[PROMPT 1] According to the passage about Amanda, where did she live?
[PROMPT 2] Set down the part of the passage about Amanda that opens with the words containing "Please note that" and closes with "heroine should behave.".
[PROMPT 3] In the passage about Amanda, the sentence starting "She runs the mill" describes her work. List each activity it names.

(Beginning of PROVIDED PASSAGE)

That was Amanda in her best. But for ordinary wear she had what she called her working clothes, in which she looked ten years younger than her age.   In that costume “her slender figure was covered by an old brown jersey and skirt which had shrunk with much washing until they clung to her like a skin.” And she really worked.

 She lived, with brother, sister, and aunt, in an ancient Suffolk mill-house.  After darkening the room, so as to minimise its shabbiness, Amanda interviewed – only partly realising that they were heroes, and that one of them was the celebrated Albert Campion, a private detective second only in whimsy to Lord Peter himself – two young men who had come in search of lodgings.

 She did not simper or ogle the young men. She was not “sweet.”  No, she spoke up as if she knew all the needs of heroes.  “The food is good,” she said. “Home-cooked and – er – liberal.  If you are delicate, the water is very good here. You can have as much milk and butter and eggs as you can eat….All the rooms want doing up a bit, but the beds really are good.  And the food really could be absolutely marvellous if you did pay three guineas a week.

“Wait! You’ll have to find out sooner or later…. Of course, this is very awkward, but then you can always have one of those flat round ones, and I don’t mind fetching water.  We could have the copper alight all day. And if you wanted one when you came in – in the evening or anything – we could just get it out of the copper in a pail….”

But letting is only a sideline of Amanda’s. Besides being resolute in danger, she is nimble-witted, capable, and an electrician of genius.  She runs the mill, charges batteries for the neighbourhood, adorns the house with inventive gadgets, and, when it is needed, contrives a superb wireless relay which solves a great mystery and achieves the book’s thrilling climax.

You cannot wonder that after she has praised Mr. Campion’s plan of campaign with the words:  “It’s good! Very hot!” and heard his complacent endorsement of her praise, she should add: “I’m conceited, too. But I wish you luck.”

Please note that it is to Amanda alone that Mr. Campion confides his secrets. It is to her aid that he owes the success of his fight with evildoers. And it is due to her heroic swiftness that he escapes at last with his life.  Amanda herself is shot, and faints: but she quickly rallies and, as sentiment rears up, falls fast asleep. This, I contend, is the way a heroine should behave.

(End of PROVIDED PASSAGE)
(Beginning of DATASET RECORDS)

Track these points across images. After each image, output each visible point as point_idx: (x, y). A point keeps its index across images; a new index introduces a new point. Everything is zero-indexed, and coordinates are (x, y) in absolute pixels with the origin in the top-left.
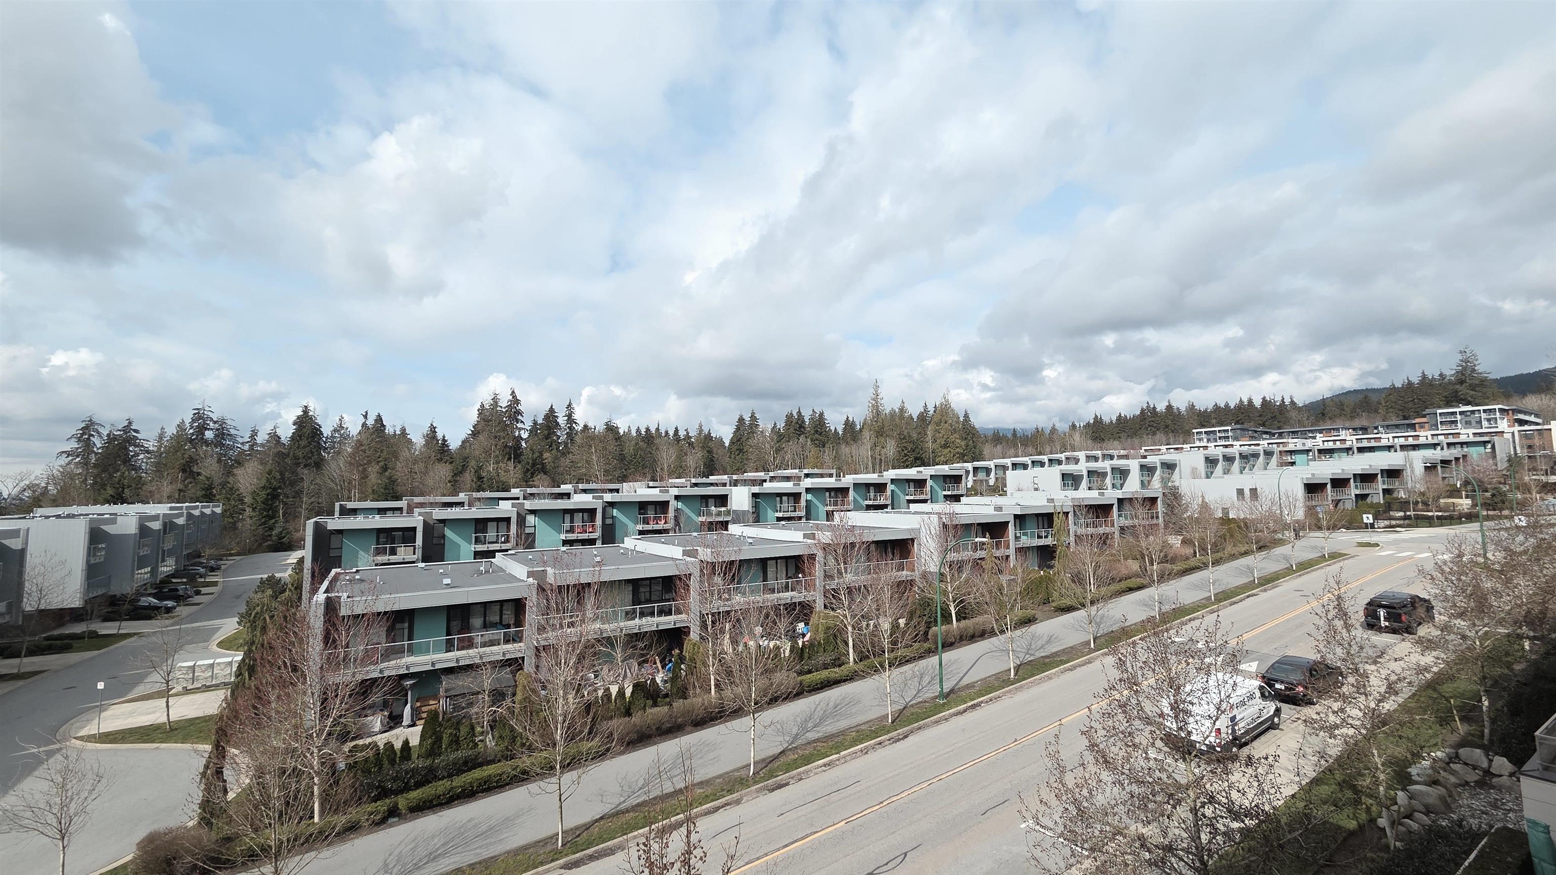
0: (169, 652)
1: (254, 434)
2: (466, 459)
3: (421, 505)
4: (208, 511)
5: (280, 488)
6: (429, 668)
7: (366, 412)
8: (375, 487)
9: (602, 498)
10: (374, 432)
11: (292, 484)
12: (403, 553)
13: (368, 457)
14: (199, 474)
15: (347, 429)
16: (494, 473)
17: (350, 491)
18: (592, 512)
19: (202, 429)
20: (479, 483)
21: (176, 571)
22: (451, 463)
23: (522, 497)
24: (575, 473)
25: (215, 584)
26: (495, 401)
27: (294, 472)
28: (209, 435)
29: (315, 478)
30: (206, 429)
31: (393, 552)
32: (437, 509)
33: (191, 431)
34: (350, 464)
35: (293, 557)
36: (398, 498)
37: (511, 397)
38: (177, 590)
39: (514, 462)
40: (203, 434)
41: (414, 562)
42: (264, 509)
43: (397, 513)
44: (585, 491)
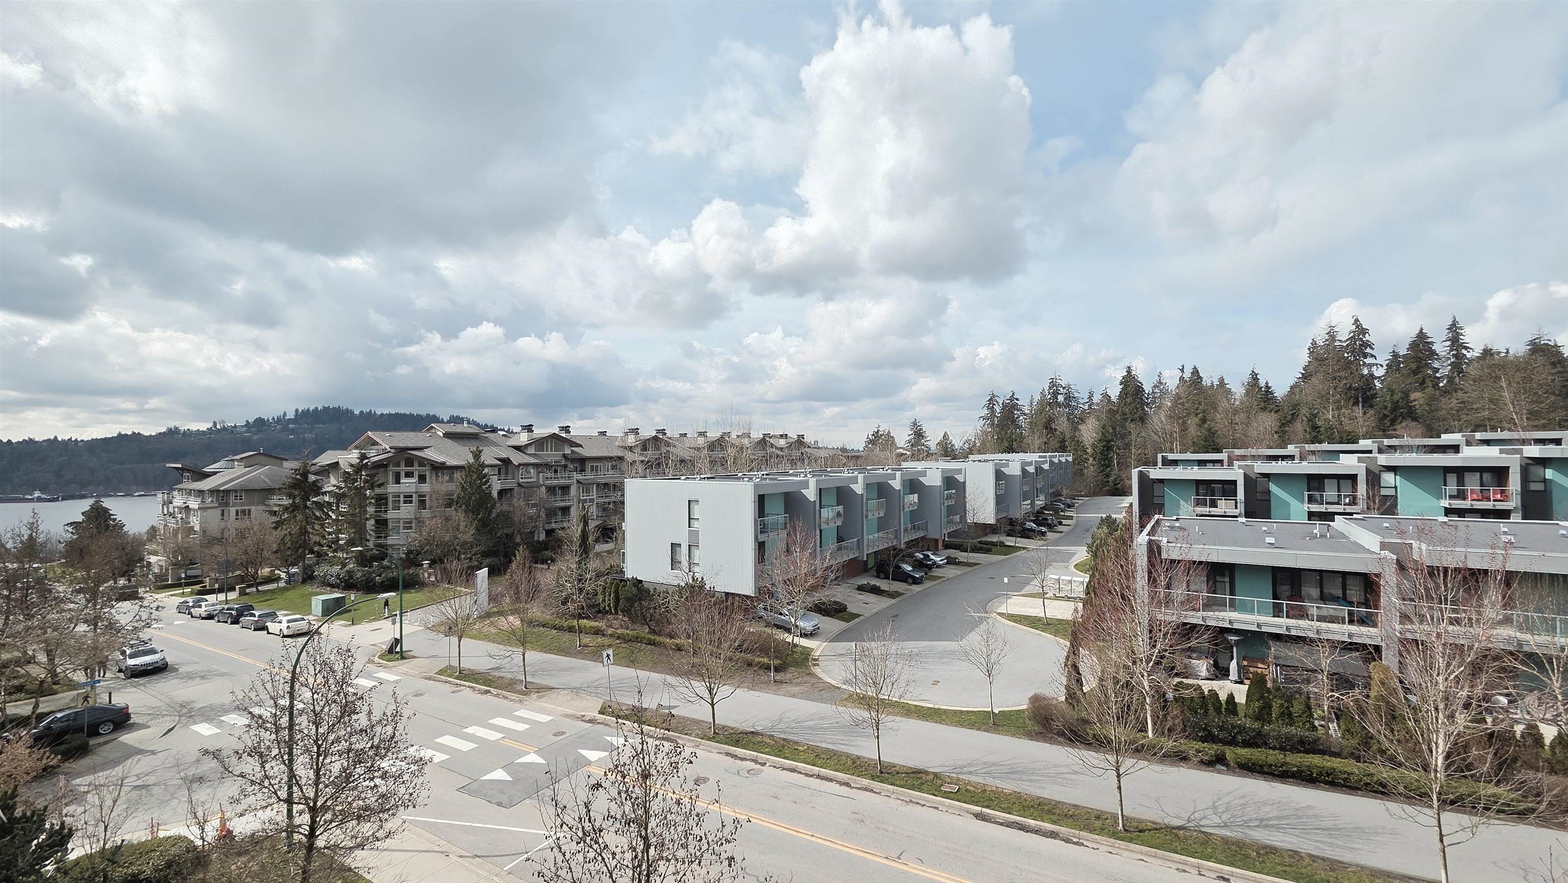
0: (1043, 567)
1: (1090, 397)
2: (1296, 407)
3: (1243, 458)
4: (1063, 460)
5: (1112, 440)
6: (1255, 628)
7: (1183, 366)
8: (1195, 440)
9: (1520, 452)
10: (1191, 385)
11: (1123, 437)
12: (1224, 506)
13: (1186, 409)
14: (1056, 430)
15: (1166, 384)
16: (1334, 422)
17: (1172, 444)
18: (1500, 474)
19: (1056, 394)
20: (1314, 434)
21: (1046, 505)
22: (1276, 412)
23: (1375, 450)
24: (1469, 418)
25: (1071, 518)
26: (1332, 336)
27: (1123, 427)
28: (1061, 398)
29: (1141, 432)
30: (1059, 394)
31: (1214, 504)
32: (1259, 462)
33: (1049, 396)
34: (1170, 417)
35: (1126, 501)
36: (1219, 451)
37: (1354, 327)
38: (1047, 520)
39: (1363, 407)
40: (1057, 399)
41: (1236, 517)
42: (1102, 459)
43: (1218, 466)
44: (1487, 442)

(End of DATASET RECORDS)
(Beginning of DATASET RECORDS)

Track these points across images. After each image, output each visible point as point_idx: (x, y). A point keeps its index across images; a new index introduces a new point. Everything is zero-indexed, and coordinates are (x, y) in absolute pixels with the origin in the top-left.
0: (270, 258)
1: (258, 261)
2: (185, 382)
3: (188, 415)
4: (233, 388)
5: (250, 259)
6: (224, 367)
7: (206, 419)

(End of DATASET RECORDS)
(Beginning of DATASET RECORDS)

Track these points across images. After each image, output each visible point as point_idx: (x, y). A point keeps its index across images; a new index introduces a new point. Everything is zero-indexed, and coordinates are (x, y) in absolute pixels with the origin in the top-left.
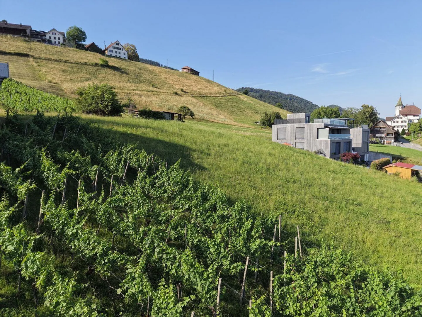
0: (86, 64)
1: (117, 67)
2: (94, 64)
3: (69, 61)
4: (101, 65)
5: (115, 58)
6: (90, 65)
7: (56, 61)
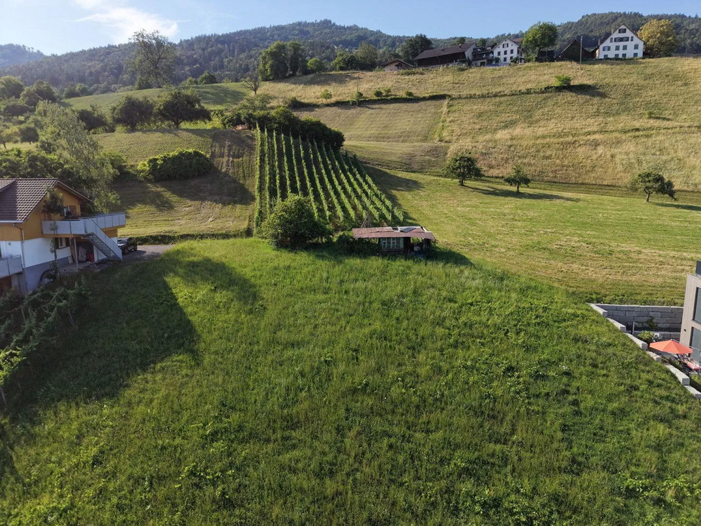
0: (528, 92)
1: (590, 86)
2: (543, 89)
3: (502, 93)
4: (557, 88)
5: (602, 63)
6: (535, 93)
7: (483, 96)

(End of DATASET RECORDS)

[RESPONSE 1] In an ancient Suffolk mill-house, with her brother, sister, and aunt.

[RESPONSE 2]
Please note that it is to Amanda alone that Mr. Campion confides his secrets. It is to her aid that he owes the success of his fight with evildoers. And it is due to her heroic swiftness that he escapes at last with his life.  Amanda herself is shot, and faints: but she quickly rallies and, as sentiment rears up, falls fast asleep. This, I contend, is the way a heroine should behave.

[RESPONSE 3]
- Runs the mill
- Charges batteries for the neighbourhood
- Adorns the house with inventive gadgets
- Contrives a superb wireless relay when it is needed